==== Reading text

Mold-Making.com

 


 


HOW TO MAKE LIGHTWEIGHT, HOLLOW,
ARTIFICIAL ROCKS

One way to make fake rock from concrete


Finished artificial rock
The finished artificial rock in the garden

This technique shows one way to make relatively lightweight, freeform artificial rocks and boulders. By "freeform" we mean that the rock is not an exact duplicate of anything. You give the rock the shape you want, as you make it.

If you want an exact duplicate of an existing rock, you can make a mold of the rock and use the mold to cast concrete.

Making a lightweight artificial rock or boulder requires at least several hours of your time, plus materials. The pictures accompanying this technique show a rather small rock because it was faster to make and easier to take pictures of. As a practical matter, you would be better off just buying a rock if you only wanted a small one like this. Except - making small rocks is good practice before you make larger ones!

Making your own artificial rocks or boulders is practical for the following types of situations:
  • If your landscape is already planted, and you want to add rocks for interest. You can make rocks that fit the existing plantings, which will make the plantings look as if they grew around preexisting rock.
  • If you want rocks or "outcroppings" that are big enough so that a real rock would be too expensive to buy and/or move to your location. Remember that for a large-size real rock outcropping, most of the rock is hidden underground, and you probably only see the tip of the iceberg. If you make your own outcropping, you only need to make the tip of the iceberg!

========
==== Extracted data

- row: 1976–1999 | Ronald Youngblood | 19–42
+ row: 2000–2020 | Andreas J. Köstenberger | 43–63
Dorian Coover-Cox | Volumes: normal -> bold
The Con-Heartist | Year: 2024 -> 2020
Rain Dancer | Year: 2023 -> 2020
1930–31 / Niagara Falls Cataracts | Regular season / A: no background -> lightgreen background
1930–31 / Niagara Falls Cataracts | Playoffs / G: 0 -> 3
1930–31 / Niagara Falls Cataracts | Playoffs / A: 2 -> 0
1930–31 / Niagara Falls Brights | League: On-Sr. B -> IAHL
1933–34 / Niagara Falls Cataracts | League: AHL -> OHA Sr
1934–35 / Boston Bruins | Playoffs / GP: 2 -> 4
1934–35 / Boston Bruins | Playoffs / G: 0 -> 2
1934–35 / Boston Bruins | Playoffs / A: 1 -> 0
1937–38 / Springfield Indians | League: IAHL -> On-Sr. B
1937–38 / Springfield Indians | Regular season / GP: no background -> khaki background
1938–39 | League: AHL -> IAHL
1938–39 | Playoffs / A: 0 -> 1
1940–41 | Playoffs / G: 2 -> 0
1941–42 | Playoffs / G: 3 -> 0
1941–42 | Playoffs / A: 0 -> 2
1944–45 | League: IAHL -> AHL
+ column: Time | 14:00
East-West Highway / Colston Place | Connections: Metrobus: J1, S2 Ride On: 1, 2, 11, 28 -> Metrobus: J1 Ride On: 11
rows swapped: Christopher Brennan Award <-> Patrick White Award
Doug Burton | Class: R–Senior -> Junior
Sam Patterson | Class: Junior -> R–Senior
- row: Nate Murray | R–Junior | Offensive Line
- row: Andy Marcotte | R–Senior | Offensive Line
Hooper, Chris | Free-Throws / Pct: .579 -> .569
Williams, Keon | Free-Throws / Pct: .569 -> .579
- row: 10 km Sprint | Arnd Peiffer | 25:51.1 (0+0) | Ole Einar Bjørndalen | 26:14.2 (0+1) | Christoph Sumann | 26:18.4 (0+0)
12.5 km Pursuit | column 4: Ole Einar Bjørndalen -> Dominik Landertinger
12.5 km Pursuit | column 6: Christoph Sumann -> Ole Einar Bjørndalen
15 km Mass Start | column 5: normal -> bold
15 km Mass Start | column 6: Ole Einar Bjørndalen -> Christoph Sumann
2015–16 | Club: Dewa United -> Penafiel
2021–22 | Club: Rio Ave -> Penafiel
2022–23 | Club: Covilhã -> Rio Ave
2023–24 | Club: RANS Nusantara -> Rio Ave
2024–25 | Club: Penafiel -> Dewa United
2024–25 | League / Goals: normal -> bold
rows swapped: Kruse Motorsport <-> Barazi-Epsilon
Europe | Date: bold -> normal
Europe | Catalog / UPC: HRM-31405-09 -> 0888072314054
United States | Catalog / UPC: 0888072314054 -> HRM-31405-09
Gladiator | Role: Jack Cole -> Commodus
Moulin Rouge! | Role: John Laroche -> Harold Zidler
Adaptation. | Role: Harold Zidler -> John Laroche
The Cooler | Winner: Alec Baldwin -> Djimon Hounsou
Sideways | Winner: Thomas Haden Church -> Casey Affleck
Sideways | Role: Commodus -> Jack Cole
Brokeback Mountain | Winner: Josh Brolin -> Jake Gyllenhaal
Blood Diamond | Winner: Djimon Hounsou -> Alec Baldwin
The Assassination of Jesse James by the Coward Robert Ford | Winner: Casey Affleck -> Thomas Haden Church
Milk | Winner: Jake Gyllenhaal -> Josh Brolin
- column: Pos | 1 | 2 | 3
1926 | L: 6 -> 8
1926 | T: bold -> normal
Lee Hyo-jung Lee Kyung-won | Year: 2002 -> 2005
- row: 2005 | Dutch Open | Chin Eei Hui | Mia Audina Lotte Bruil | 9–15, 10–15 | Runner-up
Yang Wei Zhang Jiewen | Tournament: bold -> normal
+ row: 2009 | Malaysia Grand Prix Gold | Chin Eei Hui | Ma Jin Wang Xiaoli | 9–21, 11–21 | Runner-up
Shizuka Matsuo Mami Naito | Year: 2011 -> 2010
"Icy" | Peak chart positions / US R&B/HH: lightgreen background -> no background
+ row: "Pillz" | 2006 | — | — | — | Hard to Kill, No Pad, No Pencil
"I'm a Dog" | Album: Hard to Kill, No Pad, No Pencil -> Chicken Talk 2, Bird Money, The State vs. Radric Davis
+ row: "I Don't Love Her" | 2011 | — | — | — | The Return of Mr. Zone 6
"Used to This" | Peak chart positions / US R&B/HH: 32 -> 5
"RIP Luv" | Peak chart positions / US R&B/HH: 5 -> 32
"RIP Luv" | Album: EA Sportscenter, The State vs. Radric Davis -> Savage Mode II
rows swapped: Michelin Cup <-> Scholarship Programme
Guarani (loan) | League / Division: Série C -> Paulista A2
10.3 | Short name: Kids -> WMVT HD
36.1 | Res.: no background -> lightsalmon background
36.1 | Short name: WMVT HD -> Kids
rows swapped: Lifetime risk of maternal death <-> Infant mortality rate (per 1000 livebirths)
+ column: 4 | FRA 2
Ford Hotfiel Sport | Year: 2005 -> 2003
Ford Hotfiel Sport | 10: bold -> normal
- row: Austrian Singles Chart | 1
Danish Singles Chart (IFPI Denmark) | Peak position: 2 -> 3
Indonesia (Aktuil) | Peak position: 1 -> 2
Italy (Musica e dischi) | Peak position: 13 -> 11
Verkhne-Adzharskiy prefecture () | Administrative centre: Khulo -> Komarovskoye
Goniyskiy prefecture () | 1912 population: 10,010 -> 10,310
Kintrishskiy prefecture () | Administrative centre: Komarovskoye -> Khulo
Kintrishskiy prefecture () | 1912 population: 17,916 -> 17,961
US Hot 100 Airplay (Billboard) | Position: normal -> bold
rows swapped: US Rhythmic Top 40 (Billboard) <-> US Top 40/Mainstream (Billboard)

========

● Your tasks
a: Transcribe the artificial rock page, everything from "If you want an" down to "make larger ones!".
b: According to the artificial rock page, why do the pictures show a rather small rock?
c: List, in order, each word of the heading on the artificial rock page that is printed entirely in capital letters.
The material above comes from a different source than the artificial rock page.

● Results by task
a:
If you want an exact duplicate of an existing rock, you can make a mold of the rock and use the mold to cast concrete.

Making a lightweight artificial rock or boulder requires at least several hours of your time, plus materials. The pictures accompanying this technique show a rather small rock because it was faster to make and easier to take pictures of. As a practical matter, you would be better off just buying a rock if you only wanted a small one like this. Except - making small rocks is good practice before you make larger ones!

b: It was faster to make and easier to take pictures of.

c: HOW, TO, MAKE, LIGHTWEIGHT, HOLLOW, ARTIFICIAL, ROCKS